Somewhere behind her, at the door end of the loft, a larger square of sky looked in, the hatch by which the hay harvest was forked in here for storage, high above the barred doors below. She heard the rungs of the ladder creak at Iestyn’s weight as he climbed in haste, and ran to fling himself on his knees beside that outlet, to watch his enemies close about his refuge. She heard, and suddenly was able to comprehend what she heard. The thud of fists hammering on the barred doors, the challenge of the law without.

‘Open and come forth, or we’ll hack you out with axes. We know you there within and know what you have to answer for!’

Not a voice she knew, for an eager sergeant had outrun his lord and his fellows when he heard the bars slam home, and had come well first to the doors. But she knew the import of what he bellowed to the night, and understood fully at last into what peril she had been brought.

‘Stand back!’ Iestyn’s voice rang loud and hard. ‘Or answer to God for a life, you also! Well away from those doors, and don’t venture back, for I see you clearly. And I’ll speak no more with you, underling, but only with your master. Tell him I have a girl here between my hands, and a knife at my belt, and so sure as axe strikes at these timbers, my knife slits her throat. Now bring me here someone with whom I can parley.’

There was a sharp command without and then silence. Rannilt drew herself back as far as she dared into the remaining store of hay, towards the faint pattern of stars. Between here and the head of the ladder by which she had climbed there was a silent, motionless presence which she knew for Susanna, on guard over her lover’s only weapon.

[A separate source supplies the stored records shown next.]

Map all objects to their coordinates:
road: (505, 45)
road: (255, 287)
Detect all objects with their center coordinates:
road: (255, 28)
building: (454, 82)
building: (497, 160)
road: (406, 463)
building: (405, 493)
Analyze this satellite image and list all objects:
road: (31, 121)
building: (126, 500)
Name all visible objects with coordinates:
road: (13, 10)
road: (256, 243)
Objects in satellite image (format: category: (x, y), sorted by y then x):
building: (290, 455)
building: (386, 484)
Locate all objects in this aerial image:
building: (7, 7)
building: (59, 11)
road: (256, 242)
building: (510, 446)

‘What did I ever do to you?’ said Rannilt, without rancour or hope.

‘You fell foul,’ said Susanna, with unblaming bitterness. ‘Your misfortune and ours.’

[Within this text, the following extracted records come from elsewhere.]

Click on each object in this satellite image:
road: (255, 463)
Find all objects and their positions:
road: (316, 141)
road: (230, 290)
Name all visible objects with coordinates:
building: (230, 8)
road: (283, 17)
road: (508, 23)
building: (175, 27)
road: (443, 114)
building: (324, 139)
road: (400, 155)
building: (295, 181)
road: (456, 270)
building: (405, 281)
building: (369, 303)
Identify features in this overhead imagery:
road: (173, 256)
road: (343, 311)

‘And will you truly kill me?’ She asked it in pure wonder, even her terror momentarily forgotten.

‘If we must.’

‘But dead,’ said Rannilt, in a moment of desperately clear vision putting her finger on the one disastrous weakness in the holding of hostages, ‘I am of no more use to you. It’s only living that I can get you what you want. If you kill me you’ve lost everything. And you don’t want to kill me, what pleasure would that be to you? Why, I’m no use to you at all!’